When Dave Clark, senior vice president of worldwide operations for Amazon, spoke in Knoxville at the Global Supply Chain Forum on November 14, he shared more than insight into his company’s worldwide supply chain strategies with members.
“Twenty years ago I was at this very same forum looking to start my career,” Clark said, while delivering the keynote. The event is hosted annually by the Global Supply Chain Institute at the University of Tennessee, Knoxville’s Haslam College of Business.
Clark, a 1999 graduate of the Haslam MBA program, specialized in logistics and transportation during his time at the college. After graduation, he placed his confidence in a company that was little known at the time: Amazon.
He has been with the company ever since.
Ted Stank, the Bruce Chair of Excellence in Business, asked Clark how Amazon remained innovative as it grew into a global company. Some of the company’s recent initiatives include Amazon Flex, which crowdsources package delivery using an app, in-home package delivery, and in-car package delivery.

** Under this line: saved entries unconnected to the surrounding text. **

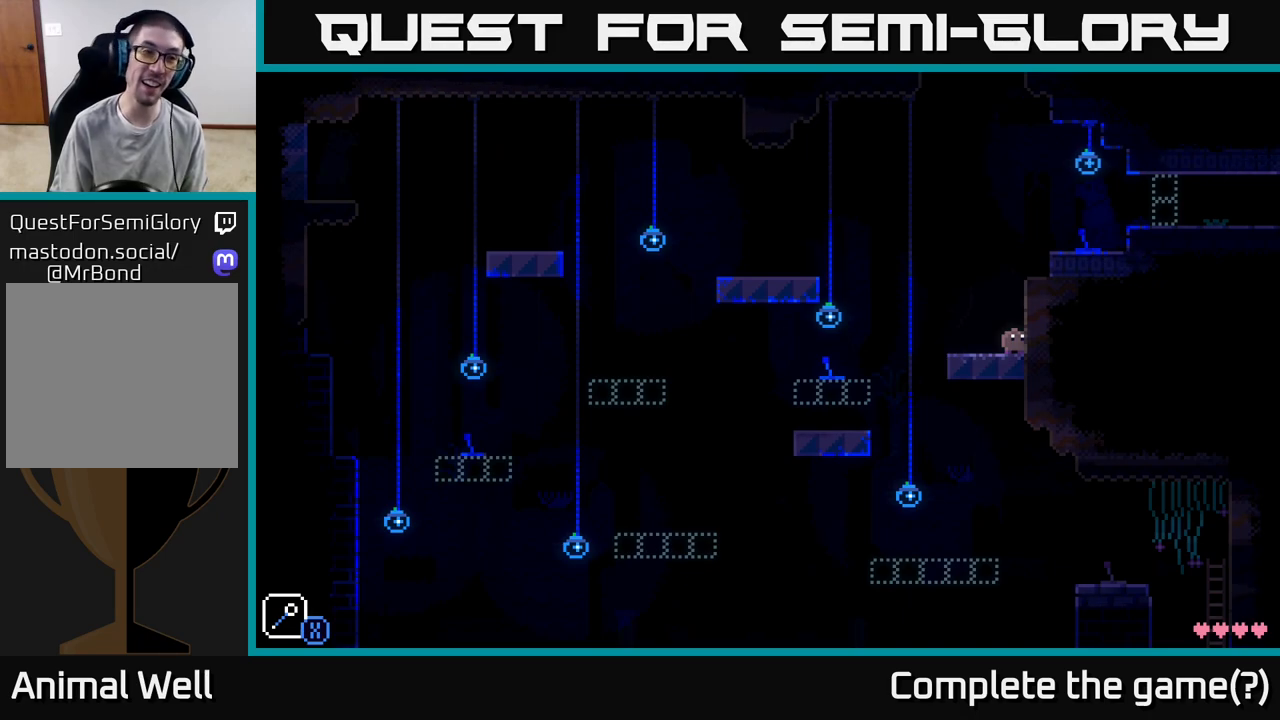
{"buttons": [], "left_stick": "center", "right_stick": "center", "events": []}
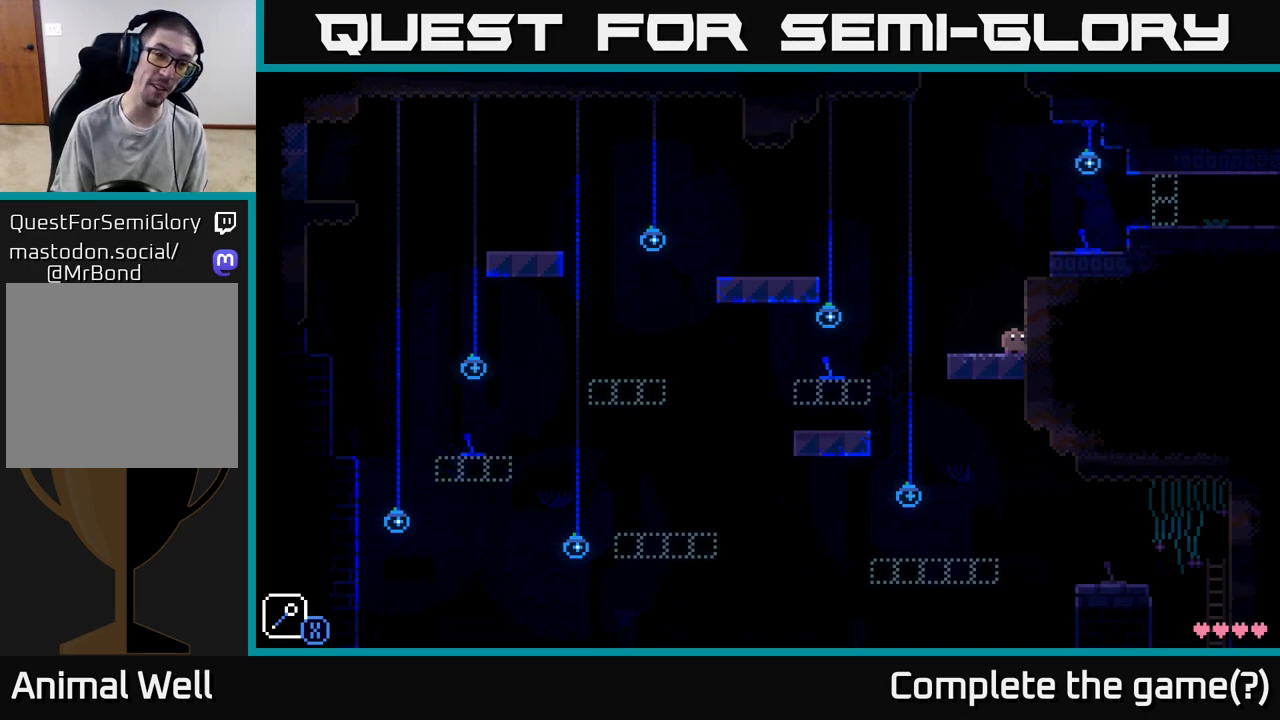
{"buttons": ["A"], "left_stick": "right", "right_stick": "center", "events": [[317, "left_stick", "right"], [400, "A", "down"]]}
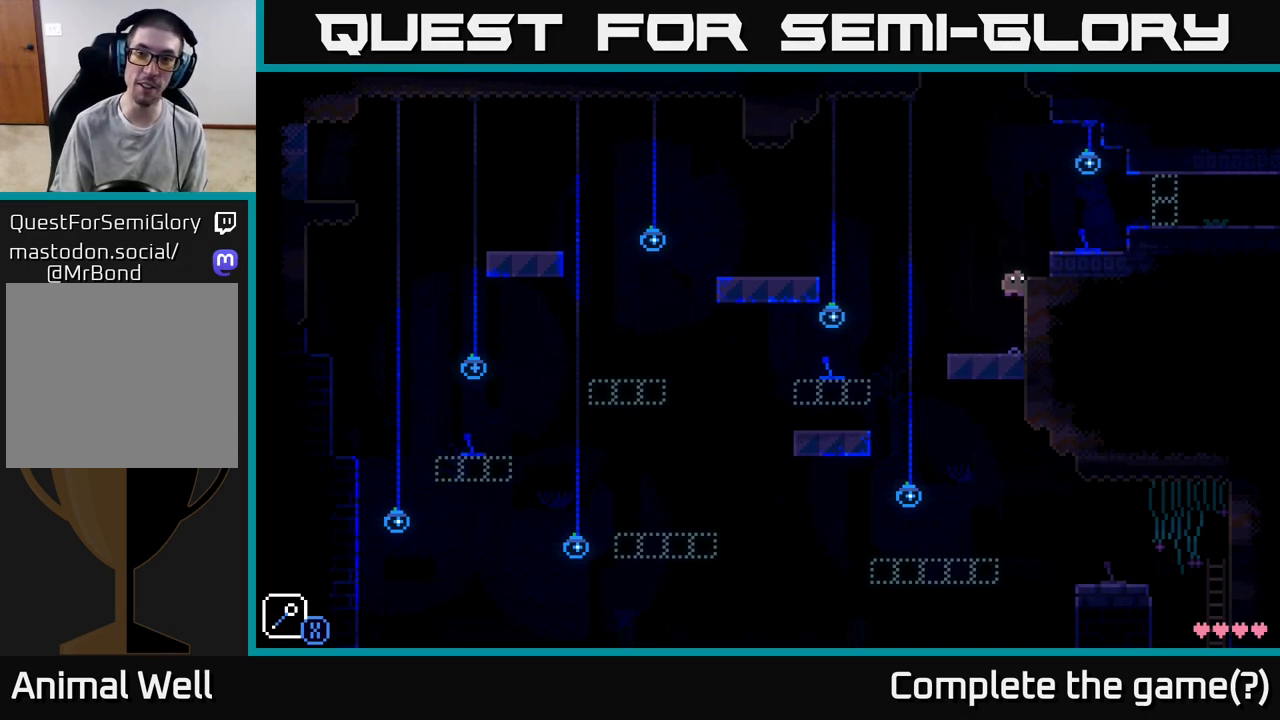
{"buttons": ["A"], "left_stick": "right", "right_stick": "center", "events": [[150, "A", "up"], [367, "A", "down"]]}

“If you put together a good plan, and you execute that plan, and customers don’t like it or it just doesn’t work – fine,” Clark said. “That kind of thing isn’t punished in our world. It’s rewarded. We’ve had to really adapt and think about how we operate in different environments and come up with some new practices.”
Clark pointed out that Amazon relies on standardized infrastructure, saying, “You can walk into a fulfillment center of ours in Poland or Chattanooga, and those sites look exactly the same.”
Much of the company’s innovation, he said, comes from adapting to the idiosyncrasies of local environments. In India, the company delivers through partnerships with small storefront businesses who know the local area as not all homes have standard addresses. These partners also can accept cash payments in an economy that uses credit cards less.
“Customers pay for delivery at the moment they receive their package, and they also like to open the package and validate the goods,” Clark said. “Even in those situations, a solution can be engineered from halfway around the world.”
Amazon announced the day before the forum that in addition to establishing new headquarters in New York City and Northern Virginia, the company has selected Nashville as a new Operations Center of Excellence. Clark confirmed the move is expected to create more than 5,000 jobs and comes with a $230 million investment.
This was the last forum led by Paul Dittmann, who is retiring as executive director but will remain active in Haslam’s Global Supply Chain Institute and the department. Dittmann’s years of service were lauded by his colleague, Reuben Slone, executive vice president of supply chain and procurement at Advance Auto Parts.
Dittmann is succeeded by Mary Long, who joined as managing director of the forum in September.
New forum sponsors this year include: Advance Auto Parts, AT&T Business, Belk, Dover Food & Refrigeration, Elo Touch, Green Mountain Technology, Harris Corporation, Leonardo DRS, Shaw Industries, Inc., and XPO Logistics. They join a group of more than 65 global partner organizations.